LOL, Drew. I had Ethan grab my camera for me. :) And I have a thing for squeegee-ing my shower. I hate mildew.
Terri said…
Fantastic photo. Ladybugs are so interesting - but I have friends who've had infestations, definitely not a fun thing.
Dirk said…
Yes, in our bathroom it's each winter full of ladybugs who want to spend the winter in our house.
Grammy said…
Lady bugs are said to be lucky. Great photo!
i beati said…
How very lovely Sandy my favorite today !!
Bryan said…
Nice spot. I'm not sure I would've seen the little one before the very thing it was looking for washed it away.
Babooshka said…
We call those cutie ladybirds and sure sign of spring.
This ladybug is likely the Asian variety brought to North America a few years ago. They can squeeze through cracks and get into homes. Our native ladybugs don't do that.

Having said that, this is a fantastic photo!
My mom use to get alot of lady bugs when she lived in ohio.but here in MA not so much. I think they are neat.
Norwood
Anonymous said…
Great photo! Nice detail.
Hi Adrienne, We have a little trouble also with ladybugs--especially certain times of the year. They seem to come in swarms and then are gone as quickly as they come.
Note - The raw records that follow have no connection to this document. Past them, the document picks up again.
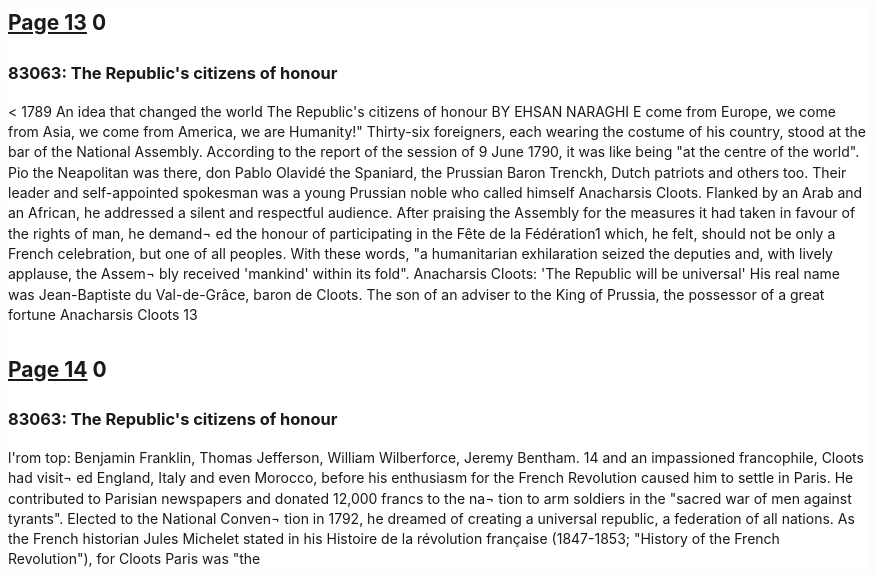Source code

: ## [Page 13](https://demo.humlab.umu.se/courier/083091engo.pdf#page=13) 0

### 83063: The Republic's citizens of honour

< 1789
An idea
that changed
the world
The Republic's
citizens
of honour
BY EHSAN NARAGHI
E come from Europe, we come from Asia,
we come from America, we are Humanity!"
Thirty-six foreigners, each wearing the costume
of his country, stood at the bar of the National
Assembly. According to the report of the session
of 9 June 1790, it was like being "at the centre
of the world". Pio the Neapolitan was there, don
Pablo Olavidé the Spaniard, the Prussian Baron
Trenckh, Dutch patriots and others too. Their
leader and self-appointed spokesman was a young
Prussian noble who called himself Anacharsis
Cloots. Flanked by an Arab and an African, he
addressed a silent and respectful audience. After
praising the Assembly for the measures it had
taken in favour of the rights of man, he demand¬
ed the honour of participating in the Fête de la
Fédération1 which, he felt, should not be only
a French celebration, but one of all peoples. With
these words, "a humanitarian exhilaration seized
the deputies and, with lively applause, the Assem¬
bly received 'mankind' within its fold".
Anacharsis Cloots:
'The Republic will be universal'
His real name was Jean-Baptiste du Val-de-Grâce,
baron de Cloots. The son of an adviser to the
King of Prussia, the possessor of a great fortune Anacharsis Cloots 13

## [Page 14](https://demo.humlab.umu.se/courier/083091engo.pdf#page=14) 0

### 83063: The Republic's citizens of honour

l'rom top: Benjamin
Franklin, Thomas Jefferson,
William Wilberforce,
Jeremy Bentham.
14
and an impassioned francophile, Cloots had visit¬
ed England, Italy and even Morocco, before his
enthusiasm for the French Revolution caused him
to settle in Paris. He contributed to Parisian
newspapers and donated 12,000 francs to the na¬
tion to arm soldiers in the "sacred war of men
against tyrants". Elected to the National Conven¬
tion in 1792, he dreamed of creating a universal
republic, a federation of all nations. As the French
historian Jules Michelet stated in his Histoire de
la révolution française (1847-1853; "History of the
French Revolution"), for Cloots Paris was "the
Don't ever try to kill one. Those little beauties really STINK... ha

Have a great Sunday.
Hugs,
Betsy
Misty Dawn said…
We get LOTS of them here! We also get the other Asian beetles which look like Ladybugs, but are more orange and bite and stink too. I like your ladybug better ;-)
Yes, I did clarify that this particular individual was an Asian lady beetle, not the ladybug native to these parts. We've been fortunate to have just a few visitors, but I have read accounts of swarms and infestations that are very unpleasant. Though this beetle has been known to bite, we have never had that happen either. Maybe they sense that we like ladybugs. :)
Bengbeng said…
i think i know this ladybug. remove them if u like but dont crush them. there is an awful odour if you do
Plattner Ranch said…
Hi Adrienne
We deal with the infestation. Last fall I couldn't even take a walk because of the bugs; I could stand perfectly still and be pelted by several of those things per second! I have been awakened during the night with one of them crawling up my nose. And I have had the horrible experience of taking a sip of my water in the middle of the (dark) night only to find out that I wasn't the only one interested in wetting my whistle ~ they taste worse than they smell!!! I have also dug remainders out of my little ones mouths. (GAG) When they are out in full force we sweep them up, but once they thin out I just flick them out of my way.